§ **WORK INSTRUCTION**: Read through the data below and state how many of its lines contain the word "моря", adding nothing.

PROVIDED RECORDS: Begin

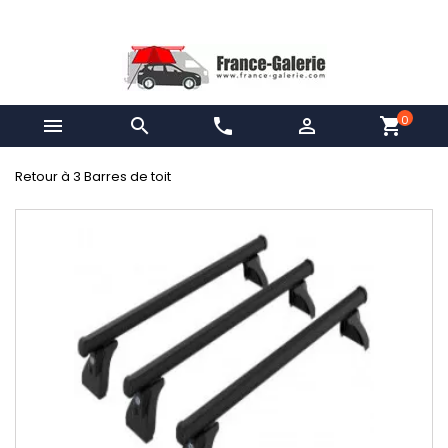
0


phone

shopping_cart
Retour à 3 Barres de toit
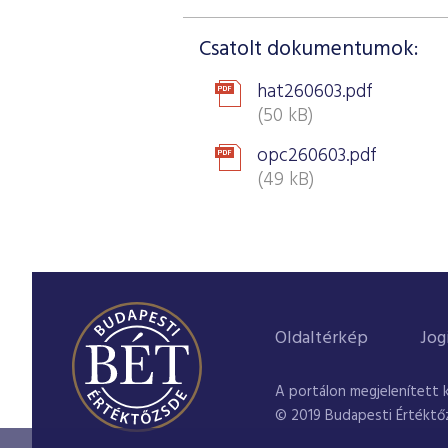
Csatolt dokumentumok:
hat260603.pdf
(50 kB)
opc260603.pdf
(49 kB)
Oldaltérkép
Jog
A portálon megjelenített 
© 2019 Budapesti Értéktő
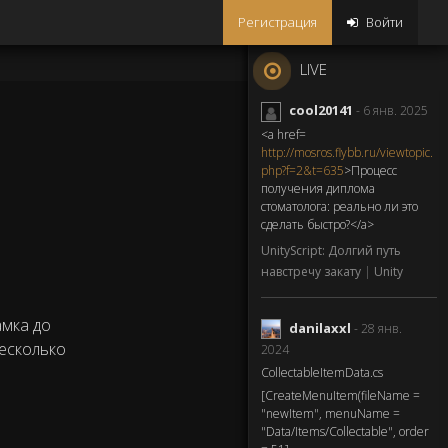
Регистрация
Войти
LIVE
cool20141
- 6 янв. 2025
<a href=
http://mosros.flybb.ru/viewtopic.
php?f=2&t=635
>Процесс
получения диплома
стоматолога: реально ли это
сделать быстро?</a>
UnityScript: Долгий путь
навстречу закату
|
Unity
амка до
danilaxxl
- 28 янв.
несколько
2024
CollectableItemData.cs
[CreateMenuItem(fileName =
"newItem", menuName =
"Data/Items/Collectable", order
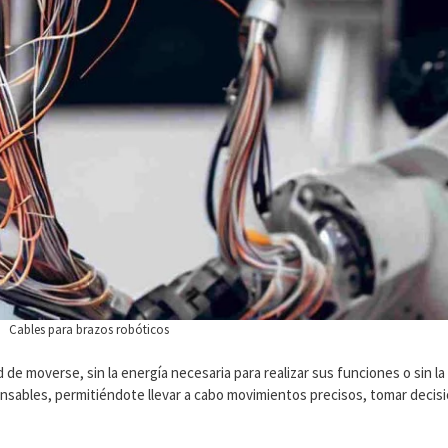
Cables para brazos robóticos
 de moverse, sin la energía necesaria para realizar sus funciones o sin la
cansables, permitiéndote llevar a cabo movimientos precisos, tomar decis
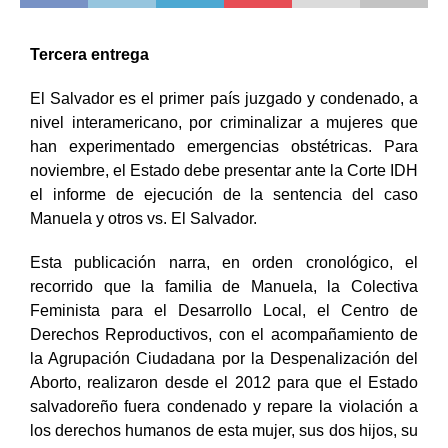
Tercera entrega
El Salvador es el primer país juzgado y condenado, a
nivel interamericano, por criminalizar a mujeres que
han experimentado emergencias obstétricas. Para
noviembre, el Estado debe presentar ante la Corte IDH
el informe de ejecución de la sentencia del caso
Manuela y otros vs. El Salvador.
Esta publicación narra, en orden cronológico, el
recorrido que la familia de Manuela, la Colectiva
Feminista para el Desarrollo Local, el Centro de
Derechos Reproductivos, con el acompañamiento de
la Agrupación Ciudadana por la Despenalización del
Aborto, realizaron desde el 2012 para que el Estado
salvadoreño fuera condenado y repare la violación a
los derechos humanos de esta mujer, sus dos hijos, su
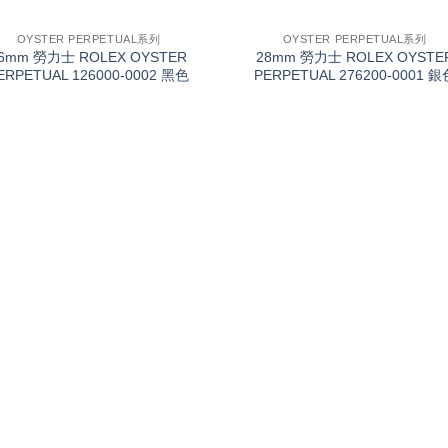
+
OYSTER PERPETUAL系列
OYSTER PERPETUAL系列
6mm 勞力士 ROLEX OYSTER
28mm 勞力士 ROLEX OYSTE
ERPETUAL 126000-0002 黑色
PERPETUAL 276200-0001 銀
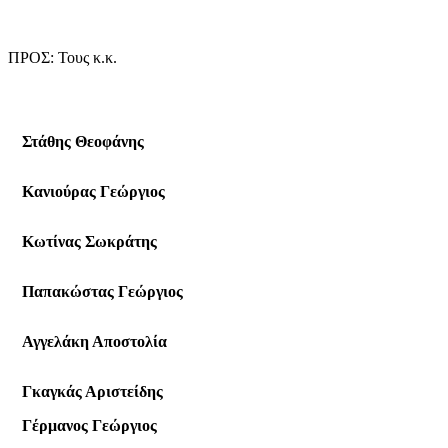
ΠΡΟΣ: Τους κ.κ.
Στάθης Θεοφάνης
Κανιούρας Γεώργιος
Κωτίνας Σωκράτης
Παπακώστας Γεώργιος
Αγγελάκη Αποστολία
Γκαγκάς Αριστείδης
Γέρμανος Γεώργιος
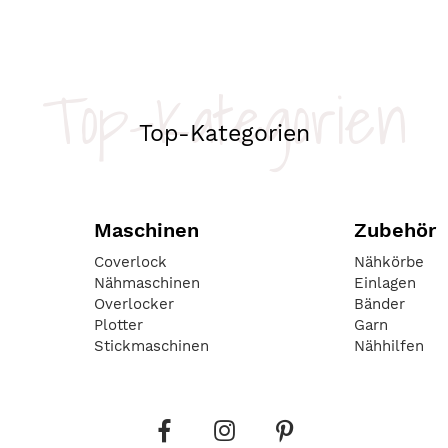
Top-Kategorien
Top-Kategorien
Maschinen
Zubehör
Coverlock
Nähkörbe
Nähmaschinen
Einlagen
Overlocker
Bänder
Plotter
Garn
Stickmaschinen
Nähhilfen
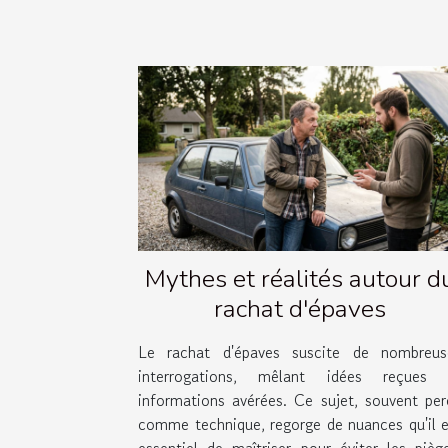
Mythes et réalités autour d
rachat d'épaves
Le rachat d'épaves suscite de nombreus
interrogations, mêlant idées reçues 
informations avérées. Ce sujet, souvent per
comme technique, regorge de nuances qu'il e
essentiel de maîtriser pour éviter les piège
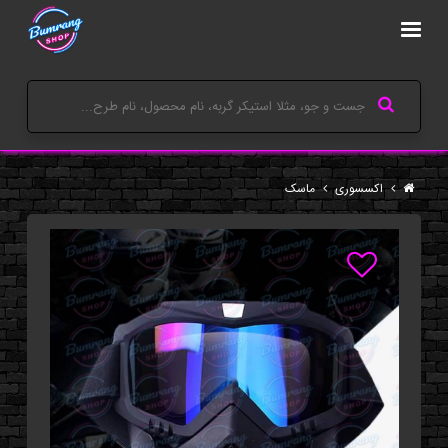
اکسسوری
ماسک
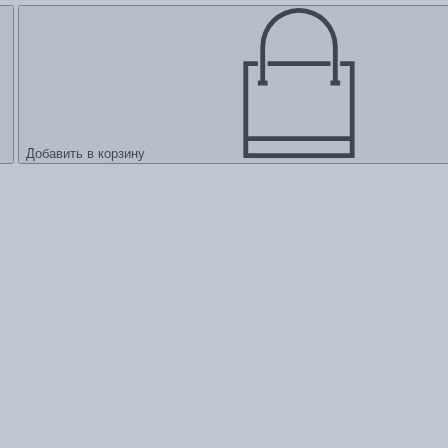
Добавить в корзину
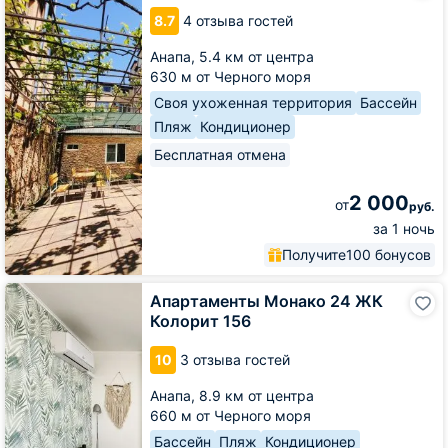
Амар
8.7
4 отзыва гостей
Анапа,
5.4 км от центра
630 м от Черного моря
Своя ухоженная территория
Бассейн
Пляж
Кондиционер
Бесплатная отмена
2 000
от
руб.
за 1 ночь
Получите
100 бонусов
Апартаменты
Апартаменты Монако 24 ЖК
Монако
Колорит 156
24
ЖК
10
3 отзыва гостей
Колорит
156
Анапа,
8.9 км от центра
660 м от Черного моря
Бассейн
Пляж
Кондиционер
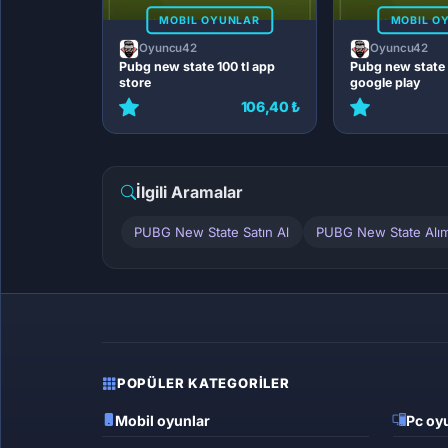
MOBIL OYUNLAR
MOBIL O
Oyuncu42
Oyuncu42
Pubg new state 100 tl app
Pubg new state 
store
google play
106,40 ₺
İlgili Aramalar
PUBG New State Satın Al
PUBG New State Alı
POPÜLER KATEGORILER
Mobil oyunlar
Pc oyu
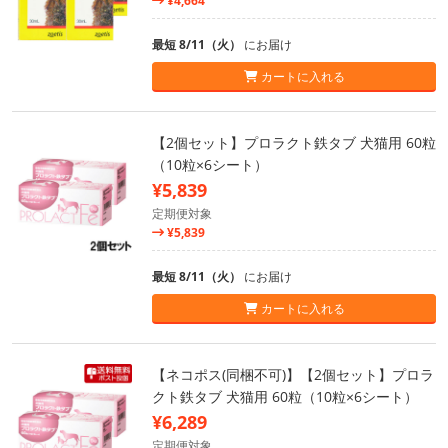
¥4,664
最短 8/11（火）
にお届け
カートに入れる
【2個セット】プロラクト鉄タブ 犬猫用 60粒
（10粒×6シート）
¥5,839
定期便対象
¥5,839
最短 8/11（火）
にお届け
カートに入れる
【ネコポス(同梱不可)】【2個セット】プロラ
クト鉄タブ 犬猫用 60粒（10粒×6シート）
¥6,289
定期便対象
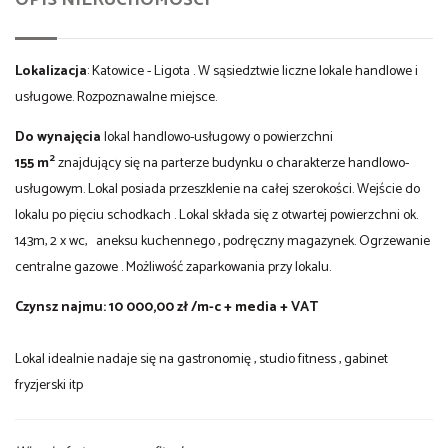
Lokalizacja
: Katowice - Ligota . W sąsiedztwie liczne lokale handlowe i
usługowe. Rozpoznawalne miejsce.
Do wynajęcia
lokal handlowo-usługowy o powierzchni
2
155
m
znajdujący się na parterze budynku o charakterze handlowo-
usługowym. Lokal posiada przeszklenie na całej szerokości. Wejście do
lokalu po pięciu schodkach . Lokal składa się z otwartej powierzchni ok.
143m, 2 x wc, aneksu kuchennego , podręczny magazynek. Ogrzewanie
centralne gazowe . Możliwość zaparkowania przy lokalu.
Czynsz najmu: 10 000,00 zł /m-c + media + VAT
Lokal idealnie nadaje się na gastronomię , studio fitness , gabinet
fryzjerski itp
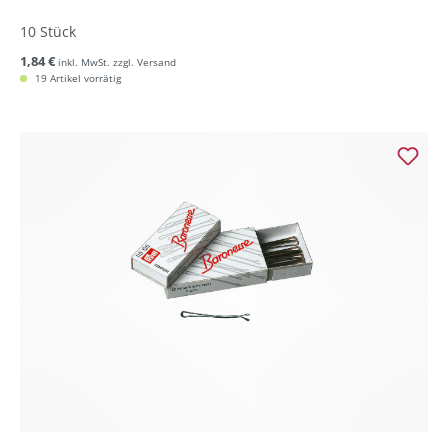
10 Stück
1,84 €
inkl. MwSt. zzgl. Versand
19 Artikel vorrätig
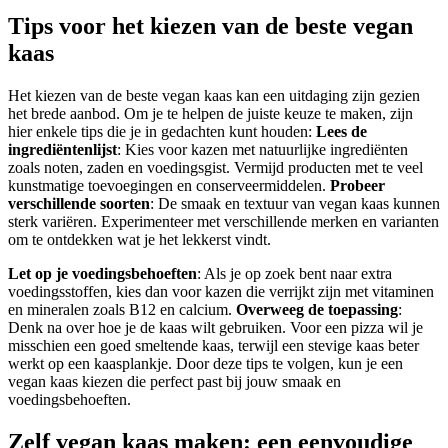
Tips voor het kiezen van de beste vegan
kaas
Het kiezen van de beste vegan kaas kan een uitdaging zijn gezien
het brede aanbod. Om je te helpen de juiste keuze te maken, zijn
hier enkele tips die je in gedachten kunt houden:
Lees de
ingrediëntenlijst
: Kies voor kazen met natuurlijke ingrediënten
zoals noten, zaden en voedingsgist. Vermijd producten met te veel
kunstmatige toevoegingen en conserveermiddelen.
Probeer
verschillende soorten
: De smaak en textuur van vegan kaas kunnen
sterk variëren. Experimenteer met verschillende merken en varianten
om te ontdekken wat je het lekkerst vindt.
Let op je voedingsbehoeften
: Als je op zoek bent naar extra
voedingsstoffen, kies dan voor kazen die verrijkt zijn met vitaminen
en mineralen zoals B12 en calcium.
Overweeg de toepassing
:
Denk na over hoe je de kaas wilt gebruiken. Voor een pizza wil je
misschien een goed smeltende kaas, terwijl een stevige kaas beter
werkt op een kaasplankje. Door deze tips te volgen, kun je een
vegan kaas kiezen die perfect past bij jouw smaak en
voedingsbehoeften.
Zelf vegan kaas maken: een eenvoudige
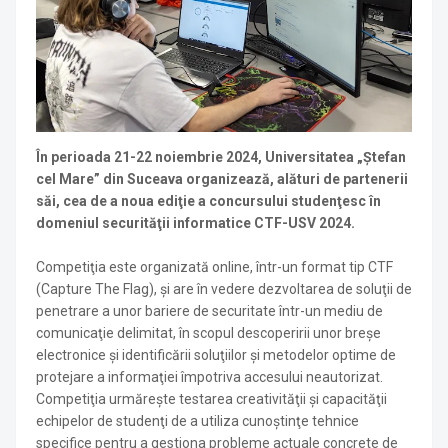
În perioada 21-22 noiembrie 2024, Universitatea „Ştefan
cel Mare” din Suceava organizează, alături de partenerii
săi, cea de a noua ediţie a concursului studenţesc în
domeniul securităţii informatice CTF-USV 2024.
Competiţia este organizată online, într-un format tip CTF
(Capture The Flag), şi are în vedere dezvoltarea de soluţii de
penetrare a unor bariere de securitate într-un mediu de
comunicaţie delimitat, în scopul descoperirii unor breşe
electronice şi identificării soluţiilor şi metodelor optime de
protejare a informaţiei împotriva accesului neautorizat.
Competiţia urmăreşte testarea creativităţii şi capacităţii
echipelor de studenţi de a utiliza cunoştinţe tehnice
specifice pentru a gestiona probleme actuale concrete de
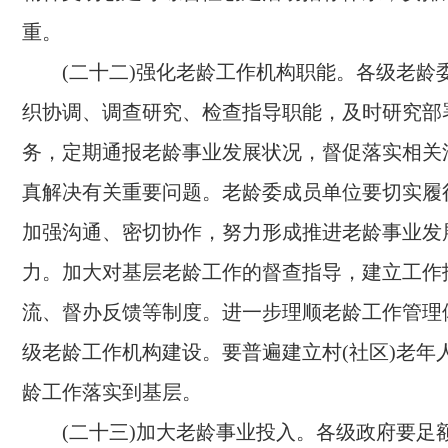
重。
(二十二)强化老龄工作机构职能。
各级老龄
织协调、调查研究、检查指导职能，及时研究部
务，定期通报老龄事业发展状况，督促落实相关
真解决有关重要问题。老龄委成员单位要切实履
加强沟通、密切协作，努力形成推进老龄事业发
力。加大对基层老龄工作的督查指导，建立工作
流、督办反馈等制度。进一步理顺老龄工作管理
级老龄工作机构建设。要普遍建立村(社区)老年
龄工作落实到基层。
(二十三)加大老龄事业投入。
各级政府要足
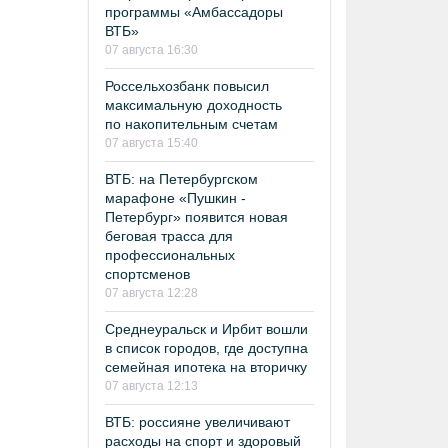
программы «Амбассадоры
ВТБ»
07 августа 16:30
Россельхозбанк повысил
максимальную доходность
по накопительным счетам
07 августа 15:40
ВТБ: на Петербургском
марафоне «Пушкин -
Петербург» появится новая
беговая трасса для
профессиональных
спортсменов
07 августа 12:28
Среднеуральск и Ирбит вошли
в список городов, где доступна
семейная ипотека на вторичку
07 августа 12:13
ВТБ: россияне увеличивают
расходы на спорт и здоровый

PROVIDED RECORDS: End

§ **RESPONSE TO THIS TASK**: 2